Source records:

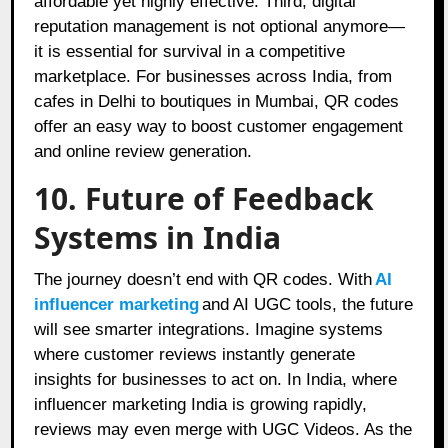
affordable yet highly effective. Third, digital
reputation management is not optional anymore—
it is essential for survival in a competitive
marketplace. For businesses across India, from
cafes in Delhi to boutiques in Mumbai, QR codes
offer an easy way to boost customer engagement
and online review generation.
10. Future of Feedback
Systems in India
The journey doesn’t end with QR codes. With
AI
influencer marketing
and AI UGC tools, the future
will see smarter integrations. Imagine systems
where customer reviews instantly generate
insights for businesses to act on. In India, where
influencer marketing India is growing rapidly,
reviews may even merge with UGC Videos. As the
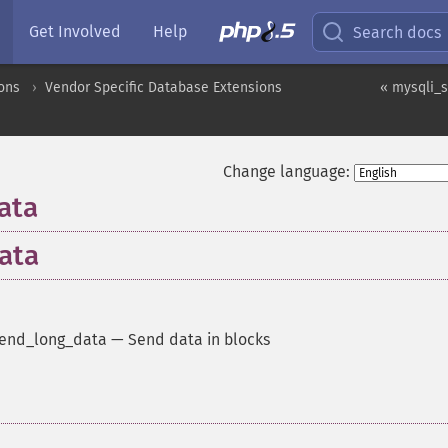
Get Involved
Help
Search docs
ons
Vendor Specific Database Extensions
« mysqli_s
Change language:
ata
ata
send_long_data
—
Send data in blocks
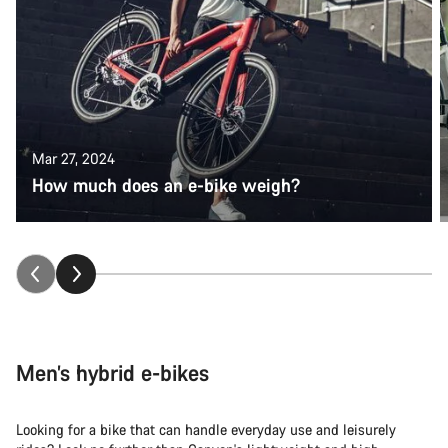
Mar 27, 2024
How much does an e-bike weigh?
Men’s hybrid e-bikes
Looking for a bike that can handle everyday use and leisurely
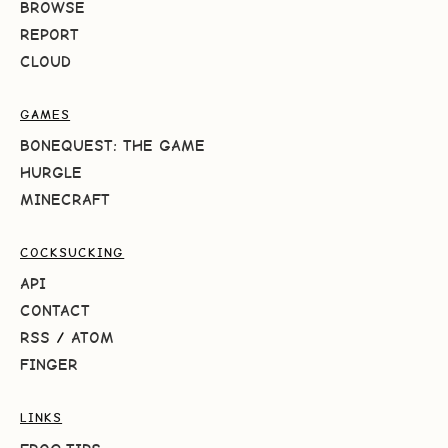
BROWSE
REPORT
CLOUD
GAMES
BONEQUEST: THE GAME
HURGLE
MINECRAFT
COCKSUCKING
API
CONTACT
RSS
/
ATOM
FINGER
LINKS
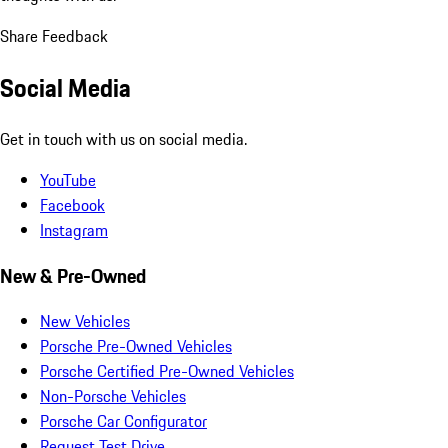
Share Feedback
Social Media
Get in touch with us on social media.
YouTube
Facebook
Instagram
New & Pre-Owned
New Vehicles
Porsche Pre-Owned Vehicles
Porsche Certified Pre-Owned Vehicles
Non-Porsche Vehicles
Porsche Car Configurator
Request Test Drive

# WHAT YOU ARE ASKED TO DO:
What you print must match the entries exactly, except that no pictures appear.

# SOLUTION FOR THIS EXERCISE:
affordable yet highly effective. Third, digital
reputation management is not optional anymore—
it is essential for survival in a competitive
marketplace. For businesses across India, from
cafes in Delhi to boutiques in Mumbai, QR codes
offer an easy way to boost customer engagement
and online review generation.
10. Future of Feedback
Systems in India
The journey doesn’t end with QR codes. With
AI
influencer marketing
and AI UGC tools, the future
will see smarter integrations. Imagine systems
where customer reviews instantly generate
insights for businesses to act on. In India, where
influencer marketing India is growing rapidly,
reviews may even merge with UGC Videos. As the
Get Involved
Help
Search docs
ons
Vendor Specific Database Extensions
« mysqli_s
Change language:
ata
ata
send_long_data
—
Send data in blocks
Mar 27, 2024
How much does an e-bike weigh?
Men’s hybrid e-bikes
Looking for a bike that can handle everyday use and leisurely
BROWSE
REPORT
CLOUD
GAMES
BONEQUEST: THE GAME
HURGLE
MINECRAFT
COCKSUCKING
API
CONTACT
RSS
/
ATOM
FINGER
LINKS
Share Feedback
Social Media
Get in touch with us on social media.
YouTube
Facebook
Instagram
New & Pre-Owned
New Vehicles
Porsche Pre-Owned Vehicles
Porsche Certified Pre-Owned Vehicles
Non-Porsche Vehicles
Porsche Car Configurator
Request Test Drive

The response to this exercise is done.